[Start Source text]

Coleman v. Exxon Mobil Corporation et al
MEMORANDUM AND ORDER: IT IS HEREBY ORDERED that defendants motion to dismiss (#16) is GRANTED. Signed by District Judge Stephen N. Limbaugh, Jr on 4/13/2018. (JMC)
UNITED STATES DISTRICT COURT
EASTERN DISTRICT OF MISSOURI
MICHAEL COLEMAN, on behalf of
himself and others similarly situated,
EXXON MOBIL CORPORATION,
REEVES BOOMLAND, INC., and
BI-STATE SOUTHERN OIL
Case No. 1:17-CV-119-SNLJ
MEMORANDUM AND ORDER
“Is receiving an overly revealing credit card receipt—unseen by others and unused
by identity thieves—a sufficient injury to confer Article III standing?” Bassett v. ABM
Parking Servs., Inc., 883 F.3d 776, 777 (9th Cir. 2018). Under the facts of this case, it is
Plaintiff alleges defendants violated the Fair and Accurate Credit Transactions Act
(“the Act”) by printing the first six digits of his credit card on the receipts they provided
after he purchased gas. Defendants claim plaintiff does not have standing and have
moved to dismiss (#16). Because plaintiff failed to allege a concrete injury, the motion
will be granted.

[End Source text]

# Set task 1
The court memorandum's heading names several companies beneath the plaintiff's name. List each of those companies as the heading gives it.
# Set task 2
Reproduce everything in the court memorandum from "Coleman v. Exxon" down to "on 4/13/2018. (JMC)".

[Start Provided information]

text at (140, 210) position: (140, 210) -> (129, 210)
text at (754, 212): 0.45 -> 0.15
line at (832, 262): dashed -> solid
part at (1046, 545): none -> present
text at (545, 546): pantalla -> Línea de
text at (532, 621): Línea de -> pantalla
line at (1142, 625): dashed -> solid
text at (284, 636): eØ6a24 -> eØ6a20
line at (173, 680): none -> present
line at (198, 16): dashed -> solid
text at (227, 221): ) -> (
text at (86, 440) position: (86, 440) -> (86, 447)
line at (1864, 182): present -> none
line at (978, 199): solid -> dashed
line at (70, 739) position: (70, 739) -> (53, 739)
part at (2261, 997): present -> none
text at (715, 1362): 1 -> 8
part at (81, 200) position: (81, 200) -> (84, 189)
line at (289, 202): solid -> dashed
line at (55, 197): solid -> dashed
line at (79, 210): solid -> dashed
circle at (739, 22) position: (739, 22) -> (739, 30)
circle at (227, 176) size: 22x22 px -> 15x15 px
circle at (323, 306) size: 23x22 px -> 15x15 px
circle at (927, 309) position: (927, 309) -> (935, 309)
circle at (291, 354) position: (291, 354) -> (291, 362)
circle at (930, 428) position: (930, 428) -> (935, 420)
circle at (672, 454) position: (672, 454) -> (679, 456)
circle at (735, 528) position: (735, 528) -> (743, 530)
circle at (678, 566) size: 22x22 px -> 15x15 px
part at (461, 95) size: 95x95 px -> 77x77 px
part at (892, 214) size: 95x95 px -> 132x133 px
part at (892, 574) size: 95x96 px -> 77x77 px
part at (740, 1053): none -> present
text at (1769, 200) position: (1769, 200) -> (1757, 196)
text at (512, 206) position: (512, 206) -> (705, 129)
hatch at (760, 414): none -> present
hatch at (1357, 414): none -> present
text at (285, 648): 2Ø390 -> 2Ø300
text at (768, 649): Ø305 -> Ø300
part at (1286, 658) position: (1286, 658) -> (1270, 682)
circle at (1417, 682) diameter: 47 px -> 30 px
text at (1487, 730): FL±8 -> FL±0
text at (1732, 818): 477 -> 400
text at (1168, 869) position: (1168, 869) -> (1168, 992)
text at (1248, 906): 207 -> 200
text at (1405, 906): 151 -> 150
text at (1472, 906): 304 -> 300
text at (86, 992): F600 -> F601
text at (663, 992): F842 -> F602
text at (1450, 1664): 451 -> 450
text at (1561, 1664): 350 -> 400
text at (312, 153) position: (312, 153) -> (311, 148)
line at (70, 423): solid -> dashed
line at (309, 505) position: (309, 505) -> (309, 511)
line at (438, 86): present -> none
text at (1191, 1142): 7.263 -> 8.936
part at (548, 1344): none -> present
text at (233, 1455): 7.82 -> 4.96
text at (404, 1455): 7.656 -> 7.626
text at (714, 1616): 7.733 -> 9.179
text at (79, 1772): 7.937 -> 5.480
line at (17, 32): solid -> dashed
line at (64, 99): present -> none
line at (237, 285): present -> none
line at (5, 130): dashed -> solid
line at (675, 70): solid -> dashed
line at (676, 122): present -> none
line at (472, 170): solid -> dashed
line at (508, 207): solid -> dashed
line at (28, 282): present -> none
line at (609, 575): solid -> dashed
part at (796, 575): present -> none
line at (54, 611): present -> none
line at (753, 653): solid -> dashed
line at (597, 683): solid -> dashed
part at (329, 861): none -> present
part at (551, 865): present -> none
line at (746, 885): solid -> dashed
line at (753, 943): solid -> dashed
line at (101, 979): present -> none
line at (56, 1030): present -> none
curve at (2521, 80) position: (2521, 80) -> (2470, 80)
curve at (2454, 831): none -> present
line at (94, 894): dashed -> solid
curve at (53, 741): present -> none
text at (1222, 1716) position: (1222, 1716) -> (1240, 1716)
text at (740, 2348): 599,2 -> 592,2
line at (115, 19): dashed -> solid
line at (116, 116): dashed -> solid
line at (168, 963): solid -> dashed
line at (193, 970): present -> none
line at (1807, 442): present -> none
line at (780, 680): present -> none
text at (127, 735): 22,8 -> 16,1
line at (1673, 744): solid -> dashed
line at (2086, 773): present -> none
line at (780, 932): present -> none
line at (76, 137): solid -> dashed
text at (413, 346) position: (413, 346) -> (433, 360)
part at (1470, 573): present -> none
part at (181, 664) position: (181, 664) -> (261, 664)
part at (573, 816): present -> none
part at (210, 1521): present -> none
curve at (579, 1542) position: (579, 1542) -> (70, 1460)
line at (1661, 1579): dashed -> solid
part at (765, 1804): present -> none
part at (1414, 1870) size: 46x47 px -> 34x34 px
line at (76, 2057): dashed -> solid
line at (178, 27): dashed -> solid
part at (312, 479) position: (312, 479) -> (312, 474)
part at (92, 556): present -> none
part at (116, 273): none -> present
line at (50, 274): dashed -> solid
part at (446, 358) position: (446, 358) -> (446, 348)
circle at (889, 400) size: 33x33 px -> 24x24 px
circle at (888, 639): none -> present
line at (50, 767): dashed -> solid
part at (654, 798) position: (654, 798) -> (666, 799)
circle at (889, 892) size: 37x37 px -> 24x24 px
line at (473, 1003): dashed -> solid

[End Provided information]

# Exercise answer 1
EXXON MOBIL CORPORATION
REEVES BOOMLAND, INC.
BI-STATE SOUTHERN OIL

# Exercise answer 2
Coleman v. Exxon Mobil Corporation et al
MEMORANDUM AND ORDER: IT IS HEREBY ORDERED that defendants motion to dismiss (#16) is GRANTED. Signed by District Judge Stephen N. Limbaugh, Jr on 4/13/2018. (JMC)